(Records from a collection)
--

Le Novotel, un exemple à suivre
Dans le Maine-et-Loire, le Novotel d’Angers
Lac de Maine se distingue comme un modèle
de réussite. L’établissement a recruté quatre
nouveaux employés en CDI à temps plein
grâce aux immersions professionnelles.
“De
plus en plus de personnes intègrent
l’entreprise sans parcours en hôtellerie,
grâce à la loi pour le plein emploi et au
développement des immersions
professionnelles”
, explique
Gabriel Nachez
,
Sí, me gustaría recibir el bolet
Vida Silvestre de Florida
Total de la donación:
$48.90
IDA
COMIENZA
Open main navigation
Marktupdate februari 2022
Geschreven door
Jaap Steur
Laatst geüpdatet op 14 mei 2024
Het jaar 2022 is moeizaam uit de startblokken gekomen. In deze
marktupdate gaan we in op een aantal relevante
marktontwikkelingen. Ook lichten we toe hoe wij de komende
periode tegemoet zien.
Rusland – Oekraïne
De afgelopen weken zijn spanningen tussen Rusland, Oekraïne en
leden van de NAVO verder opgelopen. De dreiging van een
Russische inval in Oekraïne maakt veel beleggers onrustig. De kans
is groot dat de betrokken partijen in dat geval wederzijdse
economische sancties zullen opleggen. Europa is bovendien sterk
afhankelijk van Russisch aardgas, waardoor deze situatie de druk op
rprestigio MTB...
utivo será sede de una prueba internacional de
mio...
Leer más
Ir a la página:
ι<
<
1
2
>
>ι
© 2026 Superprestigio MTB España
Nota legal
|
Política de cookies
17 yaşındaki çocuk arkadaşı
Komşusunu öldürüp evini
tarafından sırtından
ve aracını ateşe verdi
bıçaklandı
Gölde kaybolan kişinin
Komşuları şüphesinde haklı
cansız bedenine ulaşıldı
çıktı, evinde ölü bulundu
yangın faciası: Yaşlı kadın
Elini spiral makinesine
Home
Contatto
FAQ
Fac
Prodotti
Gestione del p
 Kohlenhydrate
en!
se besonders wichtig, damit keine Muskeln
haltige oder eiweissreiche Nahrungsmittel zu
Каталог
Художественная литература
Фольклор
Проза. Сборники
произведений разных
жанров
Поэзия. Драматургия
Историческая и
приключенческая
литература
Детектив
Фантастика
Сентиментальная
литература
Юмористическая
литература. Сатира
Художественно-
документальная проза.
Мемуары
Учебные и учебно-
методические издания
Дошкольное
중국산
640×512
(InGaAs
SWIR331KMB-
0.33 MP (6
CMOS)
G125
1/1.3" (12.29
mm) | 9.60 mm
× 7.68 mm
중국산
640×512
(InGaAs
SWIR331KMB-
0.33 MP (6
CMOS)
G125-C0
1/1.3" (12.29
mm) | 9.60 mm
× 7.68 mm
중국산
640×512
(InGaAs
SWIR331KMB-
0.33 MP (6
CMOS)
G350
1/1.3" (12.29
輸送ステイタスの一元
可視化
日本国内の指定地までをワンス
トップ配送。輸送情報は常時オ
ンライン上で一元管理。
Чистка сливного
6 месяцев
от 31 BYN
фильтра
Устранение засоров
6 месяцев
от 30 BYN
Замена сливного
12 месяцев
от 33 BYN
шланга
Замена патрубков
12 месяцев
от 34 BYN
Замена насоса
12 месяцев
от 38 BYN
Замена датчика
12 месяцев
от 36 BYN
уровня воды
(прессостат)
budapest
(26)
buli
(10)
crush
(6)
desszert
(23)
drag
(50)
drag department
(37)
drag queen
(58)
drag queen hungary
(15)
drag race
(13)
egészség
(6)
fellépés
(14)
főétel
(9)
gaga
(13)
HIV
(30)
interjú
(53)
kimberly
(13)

--

**Your task:**
Reproduce every line of the listing above, swapping each "BYN" for "Br" and leaving everything else unchanged.

**Response:**
Le Novotel, un exemple à suivre
Dans le Maine-et-Loire, le Novotel d’Angers
Lac de Maine se distingue comme un modèle
de réussite. L’établissement a recruté quatre
nouveaux employés en CDI à temps plein
grâce aux immersions professionnelles.
“De
plus en plus de personnes intègrent
l’entreprise sans parcours en hôtellerie,
grâce à la loi pour le plein emploi et au
développement des immersions
professionnelles”
, explique
Gabriel Nachez
,
Sí, me gustaría recibir el bolet
Vida Silvestre de Florida
Total de la donación:
$48.90
IDA
COMIENZA
Open main navigation
Marktupdate februari 2022
Geschreven door
Jaap Steur
Laatst geüpdatet op 14 mei 2024
Het jaar 2022 is moeizaam uit de startblokken gekomen. In deze
marktupdate gaan we in op een aantal relevante
marktontwikkelingen. Ook lichten we toe hoe wij de komende
periode tegemoet zien.
Rusland – Oekraïne
De afgelopen weken zijn spanningen tussen Rusland, Oekraïne en
leden van de NAVO verder opgelopen. De dreiging van een
Russische inval in Oekraïne maakt veel beleggers onrustig. De kans
is groot dat de betrokken partijen in dat geval wederzijdse
economische sancties zullen opleggen. Europa is bovendien sterk
afhankelijk van Russisch aardgas, waardoor deze situatie de druk op
rprestigio MTB...
utivo será sede de una prueba internacional de
mio...
Leer más
Ir a la página:
ι<
<
1
2
>
>ι
© 2026 Superprestigio MTB España
Nota legal
|
Política de cookies
17 yaşındaki çocuk arkadaşı
Komşusunu öldürüp evini
tarafından sırtından
ve aracını ateşe verdi
bıçaklandı
Gölde kaybolan kişinin
Komşuları şüphesinde haklı
cansız bedenine ulaşıldı
çıktı, evinde ölü bulundu
yangın faciası: Yaşlı kadın
Elini spiral makinesine
Home
Contatto
FAQ
Fac
Prodotti
Gestione del p
 Kohlenhydrate
en!
se besonders wichtig, damit keine Muskeln
haltige oder eiweissreiche Nahrungsmittel zu
Каталог
Художественная литература
Фольклор
Проза. Сборники
произведений разных
жанров
Поэзия. Драматургия
Историческая и
приключенческая
литература
Детектив
Фантастика
Сентиментальная
литература
Юмористическая
литература. Сатира
Художественно-
документальная проза.
Мемуары
Учебные и учебно-
методические издания
Дошкольное
중국산
640×512
(InGaAs
SWIR331KMB-
0.33 MP (6
CMOS)
G125
1/1.3" (12.29
mm) | 9.60 mm
× 7.68 mm
중국산
640×512
(InGaAs
SWIR331KMB-
0.33 MP (6
CMOS)
G125-C0
1/1.3" (12.29
mm) | 9.60 mm
× 7.68 mm
중국산
640×512
(InGaAs
SWIR331KMB-
0.33 MP (6
CMOS)
G350
1/1.3" (12.29
輸送ステイタスの一元
可視化
日本国内の指定地までをワンス
トップ配送。輸送情報は常時オ
ンライン上で一元管理。
Чистка сливного
6 месяцев
от 31 Br
фильтра
Устранение засоров
6 месяцев
от 30 Br
Замена сливного
12 месяцев
от 33 Br
шланга
Замена патрубков
12 месяцев
от 34 Br
Замена насоса
12 месяцев
от 38 Br
Замена датчика
12 месяцев
от 36 Br
уровня воды
(прессостат)
budapest
(26)
buli
(10)
crush
(6)
desszert
(23)
drag
(50)
drag department
(37)
drag queen
(58)
drag queen hungary
(15)
drag race
(13)
egészség
(6)
fellépés
(14)
főétel
(9)
gaga
(13)
HIV
(30)
interjú
(53)
kimberly
(13)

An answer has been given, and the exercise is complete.